**Passage shown:**
┌────────

While several of our great staff were meeting with folks at our booth at the recent Healthcare Analyticsconference in Chicago, I was busy absorbing information as an attendee at many fascinating sessions. I’ll be highlighting my experience over a series of blog posts, and I’ll start things off with an overview of the key messages I brought back to share with my team.
It’s no secret that healthcare analytics lag far behind data utilization in other industries. Our data are widely leveraged (and handed back to us) in our daily lives as companies deliver to us with everything from purchase reminders to entertainment suggestions to targeted advertisements. In this post, I’ll highlight the most frequently mentioned ways of integrating innovations from other industries into healthcare, as presented at the Healthcare Analytics conference:
The cross-industry representation at the conference, both in the leadership of some of the pioneering health care organizations and in the presentations themselves, highlight the fact that organizations want to shift strategically. Many featured organizations (both healthcare systems and healthcare-focused start-ups) are putting their money where their mouth is, so to speak, and hiring in analytics leadership from other industries, such as finance, retail, and telecomm. Instead of trying to reinvent the wheel, these organizations are borrowing the experience and expertise already established elsewhere in business.

└────────

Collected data
┌────────

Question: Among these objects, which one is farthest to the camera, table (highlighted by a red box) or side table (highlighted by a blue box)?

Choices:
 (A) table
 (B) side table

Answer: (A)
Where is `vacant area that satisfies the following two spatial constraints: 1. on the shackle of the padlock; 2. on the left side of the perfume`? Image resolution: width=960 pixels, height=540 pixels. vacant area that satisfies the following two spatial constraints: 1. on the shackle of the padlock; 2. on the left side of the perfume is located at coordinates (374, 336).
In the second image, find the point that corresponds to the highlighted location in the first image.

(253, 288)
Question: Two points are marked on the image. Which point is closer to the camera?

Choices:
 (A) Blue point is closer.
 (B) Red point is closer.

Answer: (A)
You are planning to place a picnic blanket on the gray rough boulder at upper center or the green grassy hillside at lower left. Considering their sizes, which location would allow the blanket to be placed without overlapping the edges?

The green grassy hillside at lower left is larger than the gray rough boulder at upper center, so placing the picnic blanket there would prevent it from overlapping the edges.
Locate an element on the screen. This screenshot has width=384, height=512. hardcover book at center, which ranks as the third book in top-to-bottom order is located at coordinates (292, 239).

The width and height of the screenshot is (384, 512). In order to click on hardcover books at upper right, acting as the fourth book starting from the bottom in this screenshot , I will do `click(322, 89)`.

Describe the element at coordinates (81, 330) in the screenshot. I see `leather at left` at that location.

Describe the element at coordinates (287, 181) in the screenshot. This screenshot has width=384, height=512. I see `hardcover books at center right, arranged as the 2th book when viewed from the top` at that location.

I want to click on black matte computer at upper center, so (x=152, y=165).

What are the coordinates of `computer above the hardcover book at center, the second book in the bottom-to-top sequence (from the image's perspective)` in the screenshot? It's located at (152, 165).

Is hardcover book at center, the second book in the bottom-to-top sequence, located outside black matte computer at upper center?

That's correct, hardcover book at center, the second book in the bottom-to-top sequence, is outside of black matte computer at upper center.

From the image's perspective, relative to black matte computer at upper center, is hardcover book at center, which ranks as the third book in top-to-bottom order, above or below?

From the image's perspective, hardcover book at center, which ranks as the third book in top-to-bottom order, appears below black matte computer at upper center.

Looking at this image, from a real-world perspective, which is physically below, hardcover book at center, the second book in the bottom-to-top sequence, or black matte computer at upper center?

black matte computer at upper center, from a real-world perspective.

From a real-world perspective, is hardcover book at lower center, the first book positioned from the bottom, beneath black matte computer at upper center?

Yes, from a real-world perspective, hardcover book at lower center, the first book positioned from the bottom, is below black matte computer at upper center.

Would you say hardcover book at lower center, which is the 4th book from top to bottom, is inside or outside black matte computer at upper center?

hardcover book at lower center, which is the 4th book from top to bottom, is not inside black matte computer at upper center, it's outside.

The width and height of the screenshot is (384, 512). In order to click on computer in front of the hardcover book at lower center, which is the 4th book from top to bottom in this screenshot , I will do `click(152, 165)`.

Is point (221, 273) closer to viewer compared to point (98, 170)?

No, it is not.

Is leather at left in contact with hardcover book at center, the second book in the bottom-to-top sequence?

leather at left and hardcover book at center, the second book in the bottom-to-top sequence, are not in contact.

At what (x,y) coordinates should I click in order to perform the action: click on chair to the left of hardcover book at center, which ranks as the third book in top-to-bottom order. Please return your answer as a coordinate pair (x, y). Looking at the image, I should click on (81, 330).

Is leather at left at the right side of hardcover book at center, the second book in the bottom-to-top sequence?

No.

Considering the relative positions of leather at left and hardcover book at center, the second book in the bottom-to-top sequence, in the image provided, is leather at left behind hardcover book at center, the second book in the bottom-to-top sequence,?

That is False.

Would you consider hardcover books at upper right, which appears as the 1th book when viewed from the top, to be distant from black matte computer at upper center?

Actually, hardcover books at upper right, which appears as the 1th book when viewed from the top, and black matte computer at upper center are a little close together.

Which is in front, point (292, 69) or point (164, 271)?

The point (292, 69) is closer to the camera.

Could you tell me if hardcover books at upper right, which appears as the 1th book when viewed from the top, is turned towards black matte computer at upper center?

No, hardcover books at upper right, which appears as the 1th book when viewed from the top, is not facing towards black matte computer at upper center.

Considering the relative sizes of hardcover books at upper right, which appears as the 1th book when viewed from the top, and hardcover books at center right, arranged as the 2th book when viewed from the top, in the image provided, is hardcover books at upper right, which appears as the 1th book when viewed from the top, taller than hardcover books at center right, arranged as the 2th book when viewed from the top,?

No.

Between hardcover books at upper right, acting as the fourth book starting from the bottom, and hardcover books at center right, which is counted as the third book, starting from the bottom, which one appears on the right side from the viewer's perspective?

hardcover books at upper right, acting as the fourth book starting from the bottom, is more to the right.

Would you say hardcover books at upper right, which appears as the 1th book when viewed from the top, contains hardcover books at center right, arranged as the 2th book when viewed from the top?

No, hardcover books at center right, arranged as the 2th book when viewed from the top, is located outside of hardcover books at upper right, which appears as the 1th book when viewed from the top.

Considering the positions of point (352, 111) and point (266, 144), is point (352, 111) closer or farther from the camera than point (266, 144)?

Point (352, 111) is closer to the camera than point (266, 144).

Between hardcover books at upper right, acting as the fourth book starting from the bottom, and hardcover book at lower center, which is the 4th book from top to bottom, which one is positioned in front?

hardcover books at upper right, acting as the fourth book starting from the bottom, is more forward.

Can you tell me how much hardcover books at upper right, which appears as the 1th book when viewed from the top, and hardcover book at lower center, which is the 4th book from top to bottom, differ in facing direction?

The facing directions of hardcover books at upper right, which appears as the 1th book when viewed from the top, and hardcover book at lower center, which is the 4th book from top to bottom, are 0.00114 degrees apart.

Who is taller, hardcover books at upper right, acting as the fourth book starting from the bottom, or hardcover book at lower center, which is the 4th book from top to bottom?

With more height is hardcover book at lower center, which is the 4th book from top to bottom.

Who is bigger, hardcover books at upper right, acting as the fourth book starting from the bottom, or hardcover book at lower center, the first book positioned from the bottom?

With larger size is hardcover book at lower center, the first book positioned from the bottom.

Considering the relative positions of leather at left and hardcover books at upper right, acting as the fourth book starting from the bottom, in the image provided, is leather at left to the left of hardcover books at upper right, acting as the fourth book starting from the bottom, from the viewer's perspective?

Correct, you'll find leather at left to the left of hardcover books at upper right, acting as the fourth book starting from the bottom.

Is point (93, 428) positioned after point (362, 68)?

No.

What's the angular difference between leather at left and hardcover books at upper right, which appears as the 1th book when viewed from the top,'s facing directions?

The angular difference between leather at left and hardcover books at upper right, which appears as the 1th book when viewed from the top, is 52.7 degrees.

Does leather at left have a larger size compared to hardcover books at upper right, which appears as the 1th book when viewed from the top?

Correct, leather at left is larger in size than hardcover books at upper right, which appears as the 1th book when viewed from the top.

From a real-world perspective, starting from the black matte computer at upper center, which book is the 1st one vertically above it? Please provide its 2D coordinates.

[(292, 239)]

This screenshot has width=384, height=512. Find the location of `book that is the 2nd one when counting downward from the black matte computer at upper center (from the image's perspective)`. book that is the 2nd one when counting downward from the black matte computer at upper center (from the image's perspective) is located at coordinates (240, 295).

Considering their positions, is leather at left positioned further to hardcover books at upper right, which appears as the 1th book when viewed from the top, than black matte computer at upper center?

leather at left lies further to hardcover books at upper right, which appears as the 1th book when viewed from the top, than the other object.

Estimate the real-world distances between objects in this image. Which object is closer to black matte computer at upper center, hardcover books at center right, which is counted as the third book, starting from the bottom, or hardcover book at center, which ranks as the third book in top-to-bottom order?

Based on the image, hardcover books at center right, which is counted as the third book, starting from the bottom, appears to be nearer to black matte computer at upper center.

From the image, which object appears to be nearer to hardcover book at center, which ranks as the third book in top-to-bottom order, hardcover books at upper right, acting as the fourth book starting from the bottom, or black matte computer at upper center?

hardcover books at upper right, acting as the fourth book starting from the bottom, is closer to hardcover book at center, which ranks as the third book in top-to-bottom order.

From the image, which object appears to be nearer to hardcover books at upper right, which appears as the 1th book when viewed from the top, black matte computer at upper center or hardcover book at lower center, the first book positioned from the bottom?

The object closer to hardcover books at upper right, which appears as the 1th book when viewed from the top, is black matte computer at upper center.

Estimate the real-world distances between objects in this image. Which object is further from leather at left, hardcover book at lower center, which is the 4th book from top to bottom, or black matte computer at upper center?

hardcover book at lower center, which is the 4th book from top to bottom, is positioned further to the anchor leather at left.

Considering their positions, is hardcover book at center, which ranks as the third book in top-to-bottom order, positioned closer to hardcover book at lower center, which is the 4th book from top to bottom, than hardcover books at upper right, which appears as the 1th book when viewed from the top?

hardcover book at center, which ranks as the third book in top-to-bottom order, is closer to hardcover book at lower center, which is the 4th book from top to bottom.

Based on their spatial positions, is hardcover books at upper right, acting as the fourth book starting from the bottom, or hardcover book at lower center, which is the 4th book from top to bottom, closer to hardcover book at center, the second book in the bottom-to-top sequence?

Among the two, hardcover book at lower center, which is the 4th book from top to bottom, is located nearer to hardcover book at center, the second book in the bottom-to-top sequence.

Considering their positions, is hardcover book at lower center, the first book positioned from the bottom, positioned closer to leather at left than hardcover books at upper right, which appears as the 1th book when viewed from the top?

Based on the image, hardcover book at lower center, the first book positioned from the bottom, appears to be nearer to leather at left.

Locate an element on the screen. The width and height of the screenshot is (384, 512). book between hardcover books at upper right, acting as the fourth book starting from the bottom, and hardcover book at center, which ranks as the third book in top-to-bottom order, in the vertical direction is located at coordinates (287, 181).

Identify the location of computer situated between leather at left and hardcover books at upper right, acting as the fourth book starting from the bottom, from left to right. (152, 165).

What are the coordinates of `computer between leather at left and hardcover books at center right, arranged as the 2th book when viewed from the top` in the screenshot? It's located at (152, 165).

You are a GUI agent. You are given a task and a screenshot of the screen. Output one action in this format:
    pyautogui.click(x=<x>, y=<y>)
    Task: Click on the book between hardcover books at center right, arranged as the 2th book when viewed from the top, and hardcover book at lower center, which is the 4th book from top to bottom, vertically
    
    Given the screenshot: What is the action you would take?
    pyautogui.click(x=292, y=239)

└────────

**What the exercise asks:**
According to the post about the Healthcare Analytics conference, analytics leadership is being hired in from which other industries?

**Exercise solution:**
Finance, retail, and telecomm.